The two major incidents of ginger jake or ginger jake like paralysis described in the last slide had a great impact on the toxicology of tri-ortho-cresyl phosphate (TOCP). Together, the adulteration of Jamaica ginger and of cooking oil with TOCP had affected nearly half million of people.

More than a century ago, TOCP was already found to be capable of inducing some form of polyneuritis (Lorot, 1899, as cited by Ecobichon, 1982). Its ability to induce delayed polyneuropathy was not confirmed, however, until after the first outbreak had occurred. The ginger extract samples collected from the victims and from the production sources provided strong evidence linking the delayed neurotoxicity to TOCP. It was this epidemiologic evidence that enabled Maurice Smith and his colleagues at the U.S. National Institutes of Health to focus their attention on TOCP as the prime suspect. After all, not every test species in their animal studies developed the paralysis syndrome when given the suspected gingers or the TOCP solution.

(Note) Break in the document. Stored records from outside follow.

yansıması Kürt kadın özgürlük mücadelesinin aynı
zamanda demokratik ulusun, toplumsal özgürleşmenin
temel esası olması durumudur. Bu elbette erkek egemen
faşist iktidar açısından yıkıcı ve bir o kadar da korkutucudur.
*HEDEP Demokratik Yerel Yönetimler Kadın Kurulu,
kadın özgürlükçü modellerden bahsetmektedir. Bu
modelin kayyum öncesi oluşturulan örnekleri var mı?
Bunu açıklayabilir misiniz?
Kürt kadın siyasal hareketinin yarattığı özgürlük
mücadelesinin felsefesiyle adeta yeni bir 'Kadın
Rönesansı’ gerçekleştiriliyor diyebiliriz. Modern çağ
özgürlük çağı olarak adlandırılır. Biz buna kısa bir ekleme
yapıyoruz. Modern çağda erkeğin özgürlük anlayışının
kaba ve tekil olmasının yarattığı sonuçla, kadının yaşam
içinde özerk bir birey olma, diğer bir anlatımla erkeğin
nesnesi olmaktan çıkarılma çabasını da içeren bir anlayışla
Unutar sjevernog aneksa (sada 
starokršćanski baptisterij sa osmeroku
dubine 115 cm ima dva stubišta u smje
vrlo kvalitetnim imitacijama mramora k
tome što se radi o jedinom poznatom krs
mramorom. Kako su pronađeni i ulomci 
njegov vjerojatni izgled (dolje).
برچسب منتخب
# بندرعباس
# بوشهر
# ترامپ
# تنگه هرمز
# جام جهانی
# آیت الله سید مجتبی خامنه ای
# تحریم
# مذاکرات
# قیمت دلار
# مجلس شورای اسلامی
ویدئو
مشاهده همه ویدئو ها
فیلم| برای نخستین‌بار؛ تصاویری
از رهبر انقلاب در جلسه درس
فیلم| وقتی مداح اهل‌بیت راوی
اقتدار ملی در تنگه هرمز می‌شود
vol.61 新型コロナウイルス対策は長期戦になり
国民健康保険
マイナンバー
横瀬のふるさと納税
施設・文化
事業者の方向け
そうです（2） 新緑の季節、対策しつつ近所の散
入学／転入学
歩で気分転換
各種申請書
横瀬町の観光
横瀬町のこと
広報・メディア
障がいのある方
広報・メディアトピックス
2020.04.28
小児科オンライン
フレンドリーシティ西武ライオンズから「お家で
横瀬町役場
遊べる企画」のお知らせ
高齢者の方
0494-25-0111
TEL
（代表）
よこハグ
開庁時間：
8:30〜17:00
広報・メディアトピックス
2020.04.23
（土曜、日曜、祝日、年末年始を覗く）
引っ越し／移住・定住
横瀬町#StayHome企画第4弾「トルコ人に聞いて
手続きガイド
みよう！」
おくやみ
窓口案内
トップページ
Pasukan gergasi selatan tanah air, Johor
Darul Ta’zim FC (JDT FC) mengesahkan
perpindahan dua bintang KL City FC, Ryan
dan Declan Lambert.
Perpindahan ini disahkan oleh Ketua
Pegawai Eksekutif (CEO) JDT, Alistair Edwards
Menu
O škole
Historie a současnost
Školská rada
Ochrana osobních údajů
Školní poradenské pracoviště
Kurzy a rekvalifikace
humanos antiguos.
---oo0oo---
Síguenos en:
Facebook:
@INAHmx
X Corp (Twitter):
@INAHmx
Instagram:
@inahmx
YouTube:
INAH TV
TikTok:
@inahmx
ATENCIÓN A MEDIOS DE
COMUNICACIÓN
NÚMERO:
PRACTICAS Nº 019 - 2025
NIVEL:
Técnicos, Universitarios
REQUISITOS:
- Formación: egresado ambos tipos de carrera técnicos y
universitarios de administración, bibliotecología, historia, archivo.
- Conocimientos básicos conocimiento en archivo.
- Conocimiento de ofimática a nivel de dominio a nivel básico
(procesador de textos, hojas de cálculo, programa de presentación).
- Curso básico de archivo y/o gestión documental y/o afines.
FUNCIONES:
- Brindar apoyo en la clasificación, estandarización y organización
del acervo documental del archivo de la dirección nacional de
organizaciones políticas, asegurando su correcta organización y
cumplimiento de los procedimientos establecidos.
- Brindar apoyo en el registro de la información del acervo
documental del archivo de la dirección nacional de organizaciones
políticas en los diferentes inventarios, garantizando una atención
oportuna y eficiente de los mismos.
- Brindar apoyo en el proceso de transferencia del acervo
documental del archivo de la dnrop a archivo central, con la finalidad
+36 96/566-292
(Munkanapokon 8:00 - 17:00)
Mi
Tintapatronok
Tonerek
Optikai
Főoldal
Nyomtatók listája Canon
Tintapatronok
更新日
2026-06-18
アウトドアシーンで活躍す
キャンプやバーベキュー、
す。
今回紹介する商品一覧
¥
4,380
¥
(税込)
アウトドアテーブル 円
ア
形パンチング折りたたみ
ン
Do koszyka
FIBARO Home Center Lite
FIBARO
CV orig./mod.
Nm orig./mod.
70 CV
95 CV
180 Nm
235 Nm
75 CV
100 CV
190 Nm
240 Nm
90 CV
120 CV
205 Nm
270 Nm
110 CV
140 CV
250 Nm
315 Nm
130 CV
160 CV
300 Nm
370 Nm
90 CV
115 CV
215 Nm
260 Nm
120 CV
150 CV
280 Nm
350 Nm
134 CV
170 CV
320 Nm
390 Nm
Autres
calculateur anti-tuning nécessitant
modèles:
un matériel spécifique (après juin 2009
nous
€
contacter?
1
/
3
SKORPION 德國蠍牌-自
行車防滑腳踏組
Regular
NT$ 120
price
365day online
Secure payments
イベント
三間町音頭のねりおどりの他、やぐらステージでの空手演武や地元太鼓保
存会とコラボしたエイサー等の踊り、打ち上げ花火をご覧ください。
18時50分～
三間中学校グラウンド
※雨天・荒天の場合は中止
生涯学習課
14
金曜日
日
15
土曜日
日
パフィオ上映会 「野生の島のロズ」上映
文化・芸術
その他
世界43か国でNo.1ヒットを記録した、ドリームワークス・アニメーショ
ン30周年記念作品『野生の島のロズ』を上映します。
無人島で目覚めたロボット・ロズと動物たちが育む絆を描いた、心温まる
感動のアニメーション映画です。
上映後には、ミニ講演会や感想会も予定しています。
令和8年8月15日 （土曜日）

The concern over this type of adverse effects has persisted to this date. For example, the U.S. Environmental Protection Agency (U.S. EPA, 1996) subsequently developed a regulatory guideline specifically for testing delayed neurotoxicity of organophosphates from acute and 28-day exposure. A large number of toxicology studies also have been conducted attempting to reveal the actual mechanism by which TOCP or other organophosphorus esters cause the ginger jake like paralysis (see, e.g., Abou-Donia, 1985; Ecobichon, 1982).